#### [Texte source]

━━━

Un troisième obstacle cité par l’étude se résume dans la liste des difficultés liées au style de leadership, dont le profil de leader nécessite souvent une disposition de rigueur, d’indépendance dans la prise de décision et la ténacité face aux difficultés. Toutes ces caractéristiques entravent l’accès des femmes au leadership par le double statut, dont jouissent les femmes, qui ne correspond pas à ces spécifications. Car la femme ne peut pas acquérir le profil du leader tant qu’elle reste soumise à l’autorité des rôles sociaux qui lui sont attribués [28]. Quant au quatrième obstacle, il est représenté dans les exigences familiales auxquelles les femmes sont toujours confrontées dans la gestion de leur vie professionnelle. Dans ce sens, la femme est toujours confrontée à un conflit entre sa vie de famille en tant que mère ou épouse et sa vie professionnelle en tant que dirigeante ; et ce conflit renvoie à des contraintes de gestion de temps entre ce qui est familial et ce qui est professionnel.
« Je suis une femme divorcée, et grâce à mon travail en tant que présidente d’une coopérative, j’ai réussi d’assurer ma vie et j’ai assuré aussi mes besoins d’estime et de confiance et du respect de soi, et d’avoir une reconnaissance et appréciation des autres. » (Fatima, Présidente de coopératives)
Puisque notre recherche vise à traiter le concept de leadership féminin et sa relation avec les coopératives, notre perception principale se concentrera sur la relation des femmes au leadership, tout en mettant l’accent principalement mis sur les obstacles et les difficultés qui empêchent les femmes d’accéder à haut niveau de la hiérarchie dans la direction. C’est ce qui nous a amenés à discuter ce sujet à la lumière des études précédentes sur le leadership féminin au Maroc, parmi lesquelles la recherche menée par la chercheuse Kawtar Lebdaoui.
Cette chercheuse a constaté qu’un peu de coopératives féminines sont dirigées par une femme, de sorte que seulement le 23 % des coopératives actives créées à Asrir sont dirigées par une femme [29]. Ce qui confirme que l’accès des femmes au leadership par le biais des coopératives est toujours soumis à des obstacles et des difficultés. Selon cette chercheuse, la division sexuelle du travail agricole, artisanal et touristique au sein des coopératives, et la présence marquante des coopératives familiales, sont les facteurs majeurs d’une quasi-absence féminine de la présidence des coopératives [30]. Kawtar Lebdaoui a mentionné un phénomène qui concerne le faux leadership coopératif qui masque des pratiques socio-culturelles et qui joue un détournement de la loi pour bénéficier plus de finance des bailleurs de fond nationaux et internationaux. Ces pratiques socio-culturelles rendent le rôle de la femme invisible dans la prise de décision et son rôle dans la coopérative reste limité dans la production. Par conséquent, La femme se retrouve dans un contexte d’exclusion pour occuper les positions de leadership coopératif. Mais, elle peut se sortir de cette position si elle réussit à se sortir de l’ombre, cette position imposée par la domination masculine. Comme l’indique Kawtar Lebdaoui, le seul cas dans lequel la femme peut avoir le plus d’opportunités d’être une dirigeante selon ses propres qualités et compétences, c’est le cas d’une coopérative non-familiale [31].

━━━

#### [Données fournies]

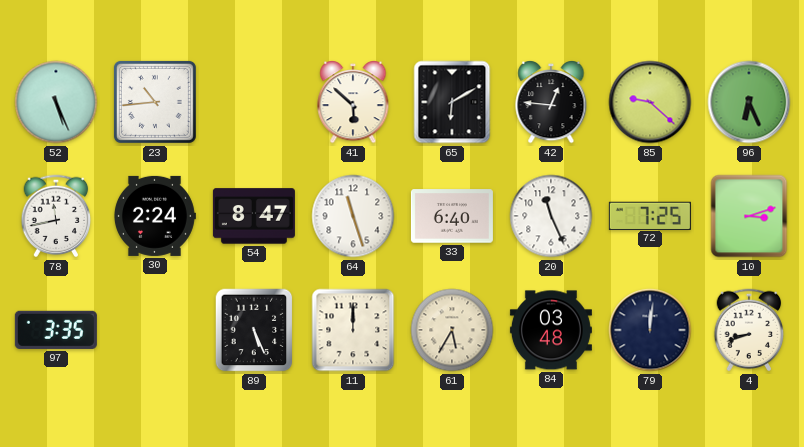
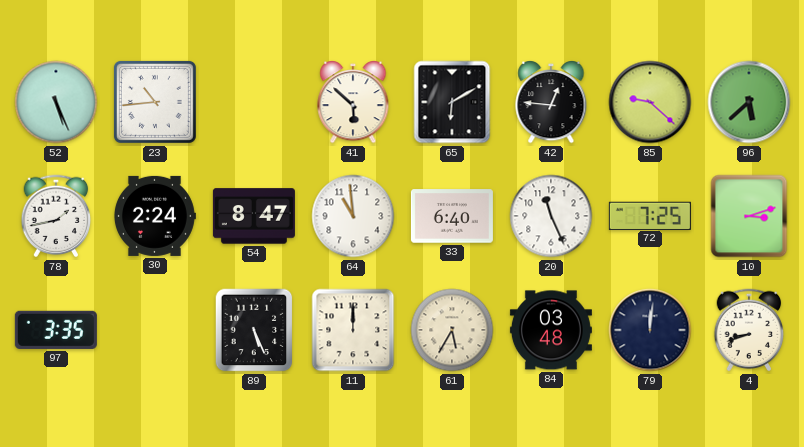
96: 6:26 -> 5:38
78: 11:43 -> 1:43
64: 11:27 -> 10:59
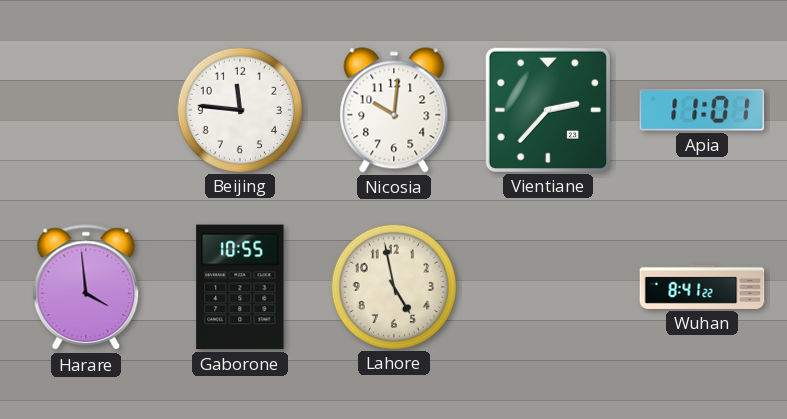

━━━

#### [Exercices]
a: D'après le texte sur le leadership féminin, quelle part des coopératives actives créées à Asrir a une femme à sa tête ?
b: Dites si chacune des affirmations suivantes concorde avec le texte sur le leadership féminin, en citant à l'identique les mots qui tranchent : (i) le quatrième obstacle relève des exigences familiales ; (ii) selon Kawtar Lebdaoui, c'est dans une coopérative familiale que la femme a le plus d'opportunités de diriger ; (iii) Fatima se présente comme présidente d'une coopérative.
c: Prolongez le texte sur le leadership féminin dans les coopératives au-delà de sa dernière phrase.

#### [Réponses par exercice]
a: Seulement 23 %.

b:
(i) Oui : « Quant au quatrième obstacle, il est représenté dans les exigences familiales auxquelles les femmes sont toujours confrontées dans la gestion de leur vie professionnelle. »
(ii) Non : « c’est le cas d’une coopérative non-familiale ».
(iii) Oui : « grâce à mon travail en tant que présidente d’une coopérative ».

c:
« Certains des amis de Fatima l’aidaient à mettre en place la coopérative, et leur présence était forte au début, mais après les cours de formation, Fatima a pu gérer sa coopérative toute seule, et c’est maintenant une coopérative 100 % féminine et nous sommes fier de ça. » Youssef, Fonctionnaire de l’État
Le leadership coopératif : d’un leadership interne vers un leadership externe
Toutes les expériences, que les femmes dirigeantes de coopératives nous ont fait partager, nous montrent que ces coopératives sont devenues la pierre angulaire des quelques politiques publiques au Maroc. Au niveau de développement social, valorisation de patrimoine culturel, participation politique des femmes et croissance économique, ces femmes dirigeantes occupent des postes importants dans la prise de décision dans ces domaines. Grâce au travail coopératif, ces femmes ont réussi leur transformation de simples travailleuses en femmes coopératives puis en femmes leaders et par la suite en femmes actrices clés des politiques publiques ; ce qui leur fera occuper une position de leadership en dehors de leurs coopératives, et par conséquent, elles deviendront des femmes leaders dans des projets étatiques et non étatiques.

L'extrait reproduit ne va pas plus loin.